How to complete this task → Among the records that follow, set down only the lines from the one containing "ring mcp: (117, 102)" to the one containing "thumb tip: (108, 132)", both included, exactly.

[Entries taken from a collection]

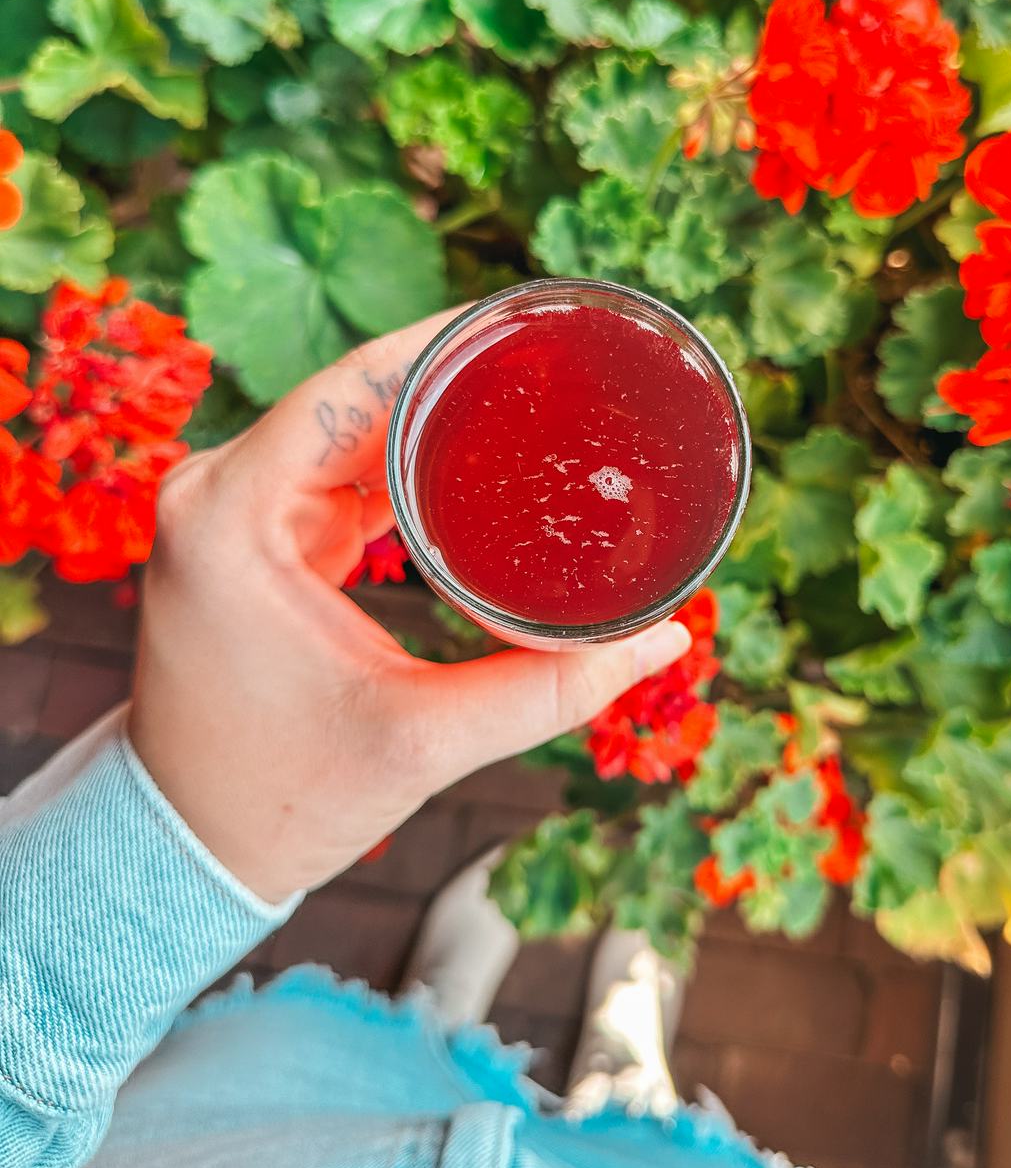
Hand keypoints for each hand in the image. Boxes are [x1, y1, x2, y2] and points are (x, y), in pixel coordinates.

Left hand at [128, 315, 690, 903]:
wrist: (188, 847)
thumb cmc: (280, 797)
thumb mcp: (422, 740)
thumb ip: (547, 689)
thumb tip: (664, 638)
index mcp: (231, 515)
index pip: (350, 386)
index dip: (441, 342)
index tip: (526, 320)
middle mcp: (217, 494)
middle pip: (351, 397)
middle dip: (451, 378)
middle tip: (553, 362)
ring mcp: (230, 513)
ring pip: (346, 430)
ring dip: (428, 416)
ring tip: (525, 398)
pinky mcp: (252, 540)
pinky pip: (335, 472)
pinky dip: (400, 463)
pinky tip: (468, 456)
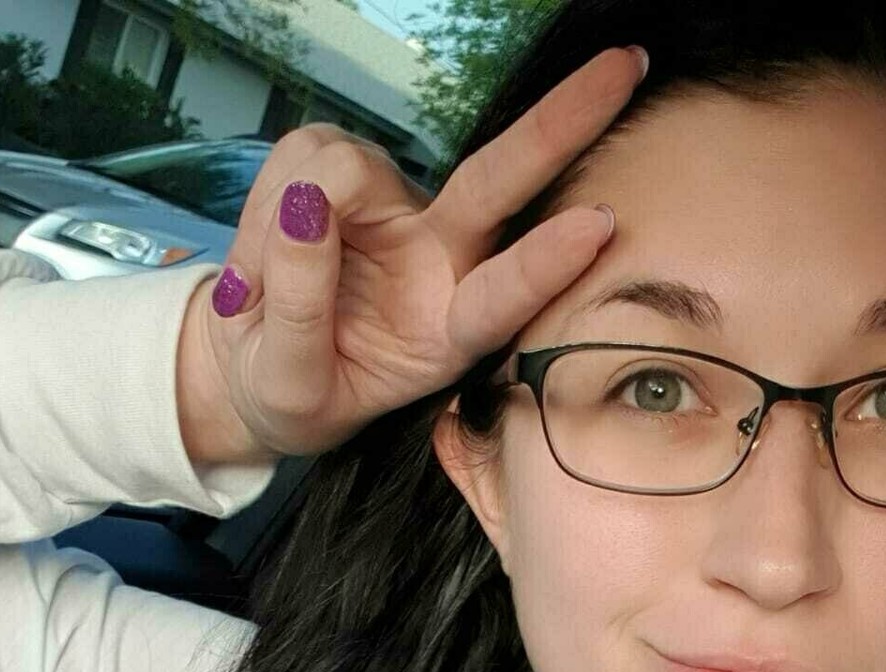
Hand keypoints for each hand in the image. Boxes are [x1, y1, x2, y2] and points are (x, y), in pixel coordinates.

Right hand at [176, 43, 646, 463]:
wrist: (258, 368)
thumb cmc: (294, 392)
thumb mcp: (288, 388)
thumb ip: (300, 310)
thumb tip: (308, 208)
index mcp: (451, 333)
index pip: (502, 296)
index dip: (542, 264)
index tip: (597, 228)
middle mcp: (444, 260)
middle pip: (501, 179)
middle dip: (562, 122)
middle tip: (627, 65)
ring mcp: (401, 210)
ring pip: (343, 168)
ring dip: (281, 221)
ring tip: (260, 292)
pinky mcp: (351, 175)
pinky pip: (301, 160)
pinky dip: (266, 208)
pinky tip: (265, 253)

...

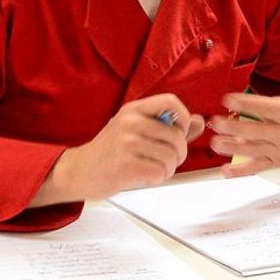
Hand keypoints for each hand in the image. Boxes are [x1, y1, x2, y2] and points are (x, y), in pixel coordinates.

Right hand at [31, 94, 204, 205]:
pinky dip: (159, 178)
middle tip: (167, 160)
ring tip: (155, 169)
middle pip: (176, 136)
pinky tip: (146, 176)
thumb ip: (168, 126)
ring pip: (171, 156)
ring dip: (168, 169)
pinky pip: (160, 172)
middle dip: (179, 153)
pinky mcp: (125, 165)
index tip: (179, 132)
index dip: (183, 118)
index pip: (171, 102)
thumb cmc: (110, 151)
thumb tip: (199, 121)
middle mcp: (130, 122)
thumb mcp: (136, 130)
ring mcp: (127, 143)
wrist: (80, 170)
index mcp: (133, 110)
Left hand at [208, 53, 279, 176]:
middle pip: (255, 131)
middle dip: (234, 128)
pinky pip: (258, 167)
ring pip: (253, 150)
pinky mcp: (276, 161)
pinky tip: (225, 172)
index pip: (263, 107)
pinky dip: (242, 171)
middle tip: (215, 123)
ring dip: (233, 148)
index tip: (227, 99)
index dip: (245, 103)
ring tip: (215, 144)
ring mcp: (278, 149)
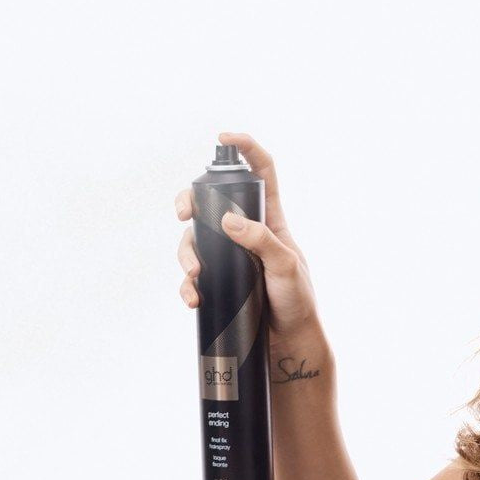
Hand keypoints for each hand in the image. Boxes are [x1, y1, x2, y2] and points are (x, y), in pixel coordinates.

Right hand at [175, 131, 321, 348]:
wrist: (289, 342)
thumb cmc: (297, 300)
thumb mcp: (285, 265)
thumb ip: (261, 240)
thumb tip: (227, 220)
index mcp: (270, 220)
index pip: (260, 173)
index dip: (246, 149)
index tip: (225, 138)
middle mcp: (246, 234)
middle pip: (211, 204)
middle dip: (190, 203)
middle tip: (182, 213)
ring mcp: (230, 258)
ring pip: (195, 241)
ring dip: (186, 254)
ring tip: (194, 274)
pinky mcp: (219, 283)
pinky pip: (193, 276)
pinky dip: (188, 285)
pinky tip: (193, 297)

...

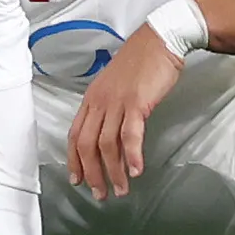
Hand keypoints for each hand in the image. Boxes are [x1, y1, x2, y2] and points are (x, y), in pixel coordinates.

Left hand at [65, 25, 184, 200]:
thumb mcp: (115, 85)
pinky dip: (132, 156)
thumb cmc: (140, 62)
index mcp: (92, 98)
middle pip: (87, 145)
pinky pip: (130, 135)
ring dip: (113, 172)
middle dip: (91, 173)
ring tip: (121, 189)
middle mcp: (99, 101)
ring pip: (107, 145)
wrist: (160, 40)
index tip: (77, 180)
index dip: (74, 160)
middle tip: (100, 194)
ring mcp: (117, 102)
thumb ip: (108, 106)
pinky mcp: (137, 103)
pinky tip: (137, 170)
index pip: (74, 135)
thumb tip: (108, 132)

Response below →
ring mcp: (117, 102)
thumb ip: (108, 106)
pinky mcp: (137, 103)
pinky tip: (137, 170)
index pip: (74, 135)
thumb tip: (108, 132)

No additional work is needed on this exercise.